L’Europe, souvent vue comme un bastion de stabilité géologique, pourrait se retrouver confrontée à une menace naturelle d’une ampleur inattendue. D’après des études récentes, le continent affiche un risque de 100% de subir un violent tsunami dans les 30 prochaines années. Cette information soulève de sérieuses interrogations sur la préparation et la capacité de rebond des régions côtières européennes.
Une menace qui s’aggrave avec le réchauffement
Les tsunamis, en général, se déclenchent à la suite de séismes sous-marins qui peuvent générer des vagues atteignant jusqu’à 10 mètres de haut, comme un méga tsunami. De plus, le réchauffement de la planète joue son rôle : la fonte rapide des glaces et la montée du niveau des mers pourraient permettre à ces vagues de s’avancer plus loin à l’intérieur des terres. En effet, 70% des tsunamis tirent leur origine de séismes, mais il ne faut pas minimiser l’influence de la hausse des températures.
Des prévisions qui donnent froid dans le dos
Une étude récente vient confirmer une prédiction de l’UNESCO datant de 2022 : un tsunami devrait frapper les côtes méditerranéennes dans les 30 ans à venir. Les chiffres sont sans appel : il y a presque certitude qu’une vague de plus de 1 mètre viendra secouer cette région dans ce laps de temps. Ces différents signaux d’alerte soulignent bien la nécessité d’agir au plus vite pour limiter les dégâts.
Les zones les plus à risque
Certaines régions d’Europe sont identifiées comme particulièrement vulnérables en raison du risque sismique. Le sud de l’Espagne, notamment autour de la mer d’Alboran, est réputé pour son intense activité sismique. Les secteurs allant de Valence à Malaga ainsi que les îles Baléares pourraient être sérieusement touchés. Sur la côte atlantique espagnole, on prévoit des vagues pouvant atteindre 6 mètres, tandis que les îles Canaries pourraient essuyer des vagues de plus de 8 mètres. Dans ces zones critiques, on estime que la vague arriverait sur le littoral en seulement 21 à 25 minutes après son déclenchement.

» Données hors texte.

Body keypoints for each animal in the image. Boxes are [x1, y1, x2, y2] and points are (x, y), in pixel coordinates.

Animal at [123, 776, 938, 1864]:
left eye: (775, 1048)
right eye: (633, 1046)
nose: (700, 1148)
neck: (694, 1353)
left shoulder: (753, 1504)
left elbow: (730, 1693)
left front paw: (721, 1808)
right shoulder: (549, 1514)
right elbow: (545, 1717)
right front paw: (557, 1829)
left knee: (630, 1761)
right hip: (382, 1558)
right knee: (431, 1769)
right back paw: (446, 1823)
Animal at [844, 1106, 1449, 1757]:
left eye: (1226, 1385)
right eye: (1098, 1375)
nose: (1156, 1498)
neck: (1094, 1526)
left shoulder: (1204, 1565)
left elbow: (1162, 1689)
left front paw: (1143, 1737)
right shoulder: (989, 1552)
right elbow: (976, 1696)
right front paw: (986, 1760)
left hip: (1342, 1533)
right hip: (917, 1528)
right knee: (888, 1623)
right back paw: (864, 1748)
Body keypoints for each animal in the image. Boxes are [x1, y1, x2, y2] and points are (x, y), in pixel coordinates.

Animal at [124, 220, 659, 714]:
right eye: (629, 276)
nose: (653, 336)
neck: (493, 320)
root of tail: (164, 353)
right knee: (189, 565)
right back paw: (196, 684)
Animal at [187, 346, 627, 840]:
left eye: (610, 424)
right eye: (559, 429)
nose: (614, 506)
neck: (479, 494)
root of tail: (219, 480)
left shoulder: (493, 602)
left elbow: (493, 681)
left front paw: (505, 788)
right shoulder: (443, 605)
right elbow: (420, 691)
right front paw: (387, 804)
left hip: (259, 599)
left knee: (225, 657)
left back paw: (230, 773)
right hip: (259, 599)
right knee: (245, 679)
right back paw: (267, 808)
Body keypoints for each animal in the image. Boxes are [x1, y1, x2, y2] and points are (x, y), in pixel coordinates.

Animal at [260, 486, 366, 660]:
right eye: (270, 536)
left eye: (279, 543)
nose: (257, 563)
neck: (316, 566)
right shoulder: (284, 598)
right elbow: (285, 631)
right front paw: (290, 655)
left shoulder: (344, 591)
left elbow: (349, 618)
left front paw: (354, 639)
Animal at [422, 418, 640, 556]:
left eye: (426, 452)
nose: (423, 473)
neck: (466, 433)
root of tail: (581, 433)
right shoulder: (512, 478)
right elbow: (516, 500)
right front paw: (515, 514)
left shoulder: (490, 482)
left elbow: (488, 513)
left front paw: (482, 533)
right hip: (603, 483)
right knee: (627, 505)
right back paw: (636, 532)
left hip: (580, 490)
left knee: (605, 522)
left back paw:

Des endroits moins exposés mais à surveiller
Même si certaines régions semblent moins menacées par le tsunami, elles ne sont pas complètement à l’abri. La péninsule arabique, la Cantabrie, le Pays Basque et le sud-ouest de l’Espagne pourraient connaître des vagues d’environ un demi-mètre. Bien que ces hauteurs paraissent modestes face aux autres zones, elles imposent tout de même de rester vigilants.
Comment se préparer et les conseils à suivre
Face à cette menace imminente, il devient indispensable de mettre en place un système d’alerte performant, car la préparation nécessaire est cruciale dans toutes les zones concernées. Informer le public sur les signes annonciateurs d’un tsunami et encourager la constitution d’un kit de survie s’avère indispensable pour réduire les pertes humaines et matérielles. L’apprentissage et la répétition des procédures d’évacuation doivent être une priorité pour garantir la sécurité de ceux qui vivent en bord de mer.
Le programme « Tsunami Ready » de l’UNESCO a pour but de préparer toutes les zones à risque d’ici 2030. Ce plan prévoit que 100% des habitants des régions côtières soient capables de réagir rapidement en cas de tsunami, grâce à la mise en place de plusieurs milliers de sites et de douze centres d’alerte aux tsunamis.